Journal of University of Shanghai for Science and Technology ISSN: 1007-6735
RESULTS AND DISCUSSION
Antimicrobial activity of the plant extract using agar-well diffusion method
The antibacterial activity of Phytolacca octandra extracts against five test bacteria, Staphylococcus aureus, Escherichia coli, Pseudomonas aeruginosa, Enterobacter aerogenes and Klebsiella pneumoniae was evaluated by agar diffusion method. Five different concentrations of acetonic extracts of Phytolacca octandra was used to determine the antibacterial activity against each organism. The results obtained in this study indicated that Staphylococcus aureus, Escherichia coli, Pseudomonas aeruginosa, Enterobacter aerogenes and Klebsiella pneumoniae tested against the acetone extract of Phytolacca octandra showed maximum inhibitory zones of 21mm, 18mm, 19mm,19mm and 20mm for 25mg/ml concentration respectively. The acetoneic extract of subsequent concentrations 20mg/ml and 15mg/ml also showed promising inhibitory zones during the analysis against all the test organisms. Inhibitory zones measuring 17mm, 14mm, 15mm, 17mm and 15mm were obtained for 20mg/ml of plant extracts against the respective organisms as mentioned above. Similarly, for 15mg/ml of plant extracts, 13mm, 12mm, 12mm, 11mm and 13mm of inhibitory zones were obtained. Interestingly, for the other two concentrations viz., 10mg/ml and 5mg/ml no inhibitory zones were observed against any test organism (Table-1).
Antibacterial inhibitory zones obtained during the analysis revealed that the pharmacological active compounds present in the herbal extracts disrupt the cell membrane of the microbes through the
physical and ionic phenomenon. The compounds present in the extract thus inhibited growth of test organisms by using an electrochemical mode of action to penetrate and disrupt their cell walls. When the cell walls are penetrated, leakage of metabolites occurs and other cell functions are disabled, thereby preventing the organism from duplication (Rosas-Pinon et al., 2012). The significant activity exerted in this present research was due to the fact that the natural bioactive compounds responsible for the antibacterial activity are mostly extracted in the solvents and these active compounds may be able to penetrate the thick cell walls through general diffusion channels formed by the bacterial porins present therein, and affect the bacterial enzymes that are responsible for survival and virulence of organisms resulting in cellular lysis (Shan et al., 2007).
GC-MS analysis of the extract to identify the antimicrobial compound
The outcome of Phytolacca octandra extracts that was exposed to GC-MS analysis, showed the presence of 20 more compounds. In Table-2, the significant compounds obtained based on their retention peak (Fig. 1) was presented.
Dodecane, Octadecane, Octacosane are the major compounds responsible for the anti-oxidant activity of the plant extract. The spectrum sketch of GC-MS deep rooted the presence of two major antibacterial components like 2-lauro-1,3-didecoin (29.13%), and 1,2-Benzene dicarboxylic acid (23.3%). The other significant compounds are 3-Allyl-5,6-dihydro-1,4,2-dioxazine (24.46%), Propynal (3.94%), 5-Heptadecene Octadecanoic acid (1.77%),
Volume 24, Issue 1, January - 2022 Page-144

-=-=-=-=-

→ WORK TO COMPLETE: The answer must be a word-for-word reproduction of every record above.

→ ANSWER TO THE PROBLEM:
Journal of University of Shanghai for Science and Technology ISSN: 1007-6735
RESULTS AND DISCUSSION
Antimicrobial activity of the plant extract using agar-well diffusion method
The antibacterial activity of Phytolacca octandra extracts against five test bacteria, Staphylococcus aureus, Escherichia coli, Pseudomonas aeruginosa, Enterobacter aerogenes and Klebsiella pneumoniae was evaluated by agar diffusion method. Five different concentrations of acetonic extracts of Phytolacca octandra was used to determine the antibacterial activity against each organism. The results obtained in this study indicated that Staphylococcus aureus, Escherichia coli, Pseudomonas aeruginosa, Enterobacter aerogenes and Klebsiella pneumoniae tested against the acetone extract of Phytolacca octandra showed maximum inhibitory zones of 21mm, 18mm, 19mm,19mm and 20mm for 25mg/ml concentration respectively. The acetoneic extract of subsequent concentrations 20mg/ml and 15mg/ml also showed promising inhibitory zones during the analysis against all the test organisms. Inhibitory zones measuring 17mm, 14mm, 15mm, 17mm and 15mm were obtained for 20mg/ml of plant extracts against the respective organisms as mentioned above. Similarly, for 15mg/ml of plant extracts, 13mm, 12mm, 12mm, 11mm and 13mm of inhibitory zones were obtained. Interestingly, for the other two concentrations viz., 10mg/ml and 5mg/ml no inhibitory zones were observed against any test organism (Table-1).
Antibacterial inhibitory zones obtained during the analysis revealed that the pharmacological active compounds present in the herbal extracts disrupt the cell membrane of the microbes through the
physical and ionic phenomenon. The compounds present in the extract thus inhibited growth of test organisms by using an electrochemical mode of action to penetrate and disrupt their cell walls. When the cell walls are penetrated, leakage of metabolites occurs and other cell functions are disabled, thereby preventing the organism from duplication (Rosas-Pinon et al., 2012). The significant activity exerted in this present research was due to the fact that the natural bioactive compounds responsible for the antibacterial activity are mostly extracted in the solvents and these active compounds may be able to penetrate the thick cell walls through general diffusion channels formed by the bacterial porins present therein, and affect the bacterial enzymes that are responsible for survival and virulence of organisms resulting in cellular lysis (Shan et al., 2007).
GC-MS analysis of the extract to identify the antimicrobial compound
The outcome of Phytolacca octandra extracts that was exposed to GC-MS analysis, showed the presence of 20 more compounds. In Table-2, the significant compounds obtained based on their retention peak (Fig. 1) was presented.
Dodecane, Octadecane, Octacosane are the major compounds responsible for the anti-oxidant activity of the plant extract. The spectrum sketch of GC-MS deep rooted the presence of two major antibacterial components like 2-lauro-1,3-didecoin (29.13%), and 1,2-Benzene dicarboxylic acid (23.3%). The other significant compounds are 3-Allyl-5,6-dihydro-1,4,2-dioxazine (24.46%), Propynal (3.94%), 5-Heptadecene Octadecanoic acid (1.77%),
Volume 24, Issue 1, January - 2022 Page-144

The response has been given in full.